TO-DO ITEM - Set down each entry exactly as given; pictures should not appear in the copy.

(RECORD EXTRACTS Opens)

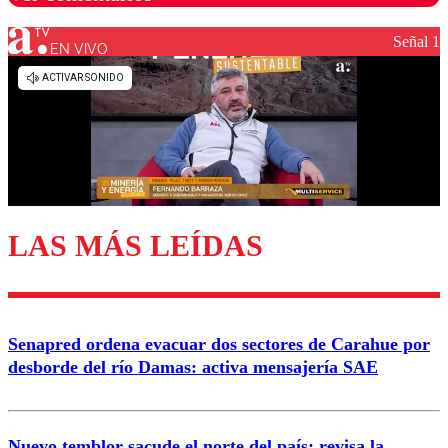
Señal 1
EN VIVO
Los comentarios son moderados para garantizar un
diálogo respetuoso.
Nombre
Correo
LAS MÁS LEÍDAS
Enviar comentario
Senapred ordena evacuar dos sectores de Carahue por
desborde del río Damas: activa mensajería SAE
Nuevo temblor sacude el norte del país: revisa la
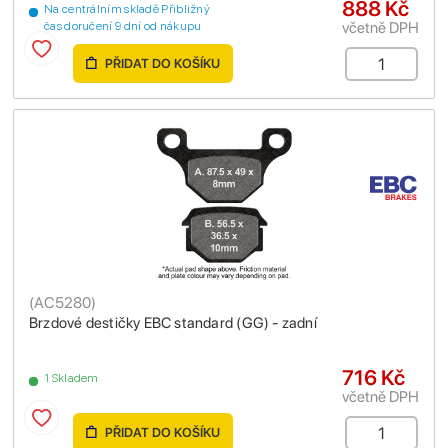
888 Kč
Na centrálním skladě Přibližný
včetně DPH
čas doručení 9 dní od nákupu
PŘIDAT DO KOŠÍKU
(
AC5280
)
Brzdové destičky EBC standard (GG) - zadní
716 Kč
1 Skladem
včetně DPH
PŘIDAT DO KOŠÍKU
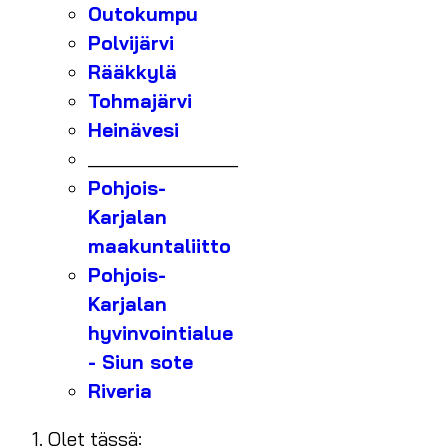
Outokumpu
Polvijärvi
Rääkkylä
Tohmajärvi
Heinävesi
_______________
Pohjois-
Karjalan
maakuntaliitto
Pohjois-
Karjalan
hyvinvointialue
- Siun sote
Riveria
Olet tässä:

(RECORD EXTRACTS Closes)

RESULT FOR THIS TASK -
Señal 1
EN VIVO
Los comentarios son moderados para garantizar un
diálogo respetuoso.
Nombre
Correo
LAS MÁS LEÍDAS
Enviar comentario
Senapred ordena evacuar dos sectores de Carahue por
desborde del río Damas: activa mensajería SAE
Nuevo temblor sacude el norte del país: revisa la
888 Kč
Na centrálním skladě Přibližný
včetně DPH
čas doručení 9 dní od nákupu
PŘIDAT DO KOŠÍKU
(
AC5280
)
Brzdové destičky EBC standard (GG) - zadní
716 Kč
1 Skladem
včetně DPH
PŘIDAT DO KOŠÍKU
Outokumpu
Polvijärvi
Rääkkylä
Tohmajärvi
Heinävesi
_______________
Pohjois-
Karjalan
maakuntaliitto
Pohjois-
Karjalan
hyvinvointialue
- Siun sote
Riveria
Olet tässä:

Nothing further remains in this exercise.